Working on a problem where I have to read data from a file into a struct using .

The file is organized so that there is a name, a few lines of ASCII art terminated by a # and a rating. Here is an example

Sample Name
( S )
( S )
# 5

I have my struct set up like this:

typedef struct
 {
   char* name;
   char* art;
   int rating;
 }CASE;

When I compile my source, I keep getting the following warnings:

multiple-character character constant
overflow in implicit constant conversion

on this line buffer[artCount] = '/0'; where artCount is strlen of the buffer itself.
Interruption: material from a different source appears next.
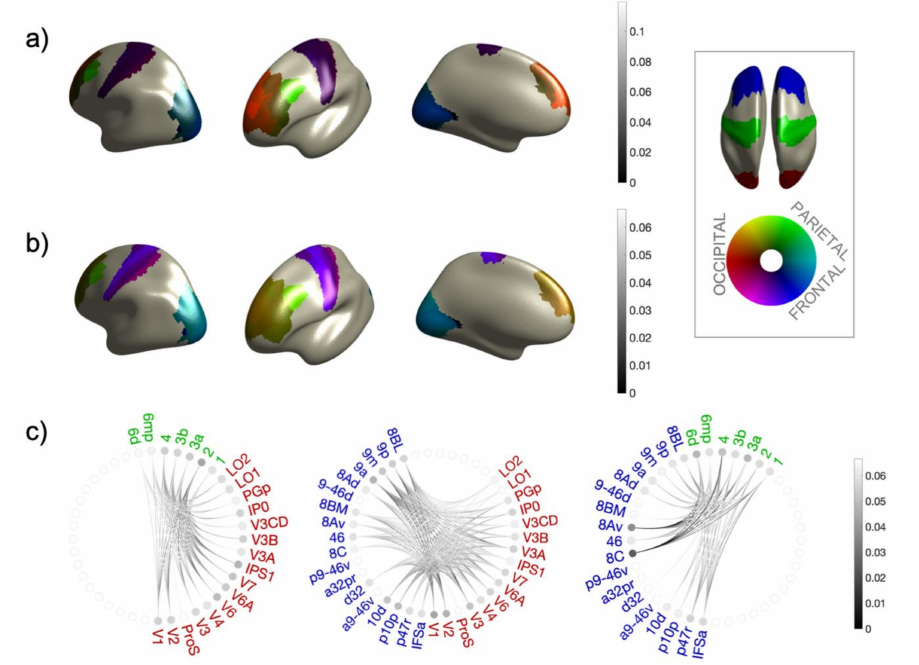
Figure 2. Results for WPPC connectivity. ( a ) Values of ∆ ( r a , B ) , for all sector combinations in color code. ( b ) Values of Γ ( r a , B ) , for all sector combinations in color code. ( c ) Connectome plots for the three relevant sector combinations computed from G. Red/green/blue ROI names belongs to occipital/parietal/frontal sectors respectively. The gray level of lines encodes the magnitude of Γ ( r Γ ( r a , r b ) while the gray level of the dot encodes a , B ) . In the inset the color code is explained: assigning red/green/blue colors to occipital/parietal/frontal sectors, respectively, the intensity of each area represents the overall magnitude of the parameter of interest, while the color encodes the proportion of the magnitude due to connectivity to the other sectors. So, for example, a parietal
I'm simply adding a null character to the end of a character array to prepare for a strcpy. Is there something wrong with my logic here?

function:

/*CASE* all is an empty array of CASE structs*/
void readFile(FILE* FPin, CASE* all)
{
  CASE* walker = all;
  int count = 0;
  int artCount;
  char buffer[160];

  if((FPin = fopen("art.txt", "r")) == NULL)
  {
    printf("Error opening file.");
    exit(100);  
  }

 walker->name = (char*)malloc(sizeof(char)*100);

 /*Reads in the name*/
 while(fgets(walker->name, 100, FPin) != NULL)
  {

 /*Reads in the art*/
   while(fscanf(FPin, "%c", buffer) != '#');

   artCount = strlen(buffer);
   buffer[artCount] = '/0';
   walker->art = (char*)malloc(sizeof(char)*160);
   strcpy(walker->art, buffer);

/*Reads in the rating*/

     fscanf(FPin, "%d", &walker->rating);

   count++;
   walker++;
 } 

  fclose(FPin);
  return;
}
5
  • 6
    The escape sequence is \0backslash zero Commented Apr 23, 2012 at 21:45
  • 1
    sizeof(char) is guaranteed to be 1 by the C standard. Commented Apr 23, 2012 at 21:45
  • 6 years and nobody has pointed out that artCount = strlen(buffer); buffer[artCount] = '\0' (even with the right `\`) does nothing? Commented Jan 22, 2018 at 13:23
  • @trentcl This is so old and I haven't touched C since this class project :P Thanks for pointing it out anyway Commented Jan 22, 2018 at 23:28
  • @Huy Not really for you, more for future readers of the question. Mostly I was just surprised :) Commented Jan 23, 2018 at 0:40

1 Answer 1

12

The constant should be '\0' (with a backslash), not '/0' (with a forward slash).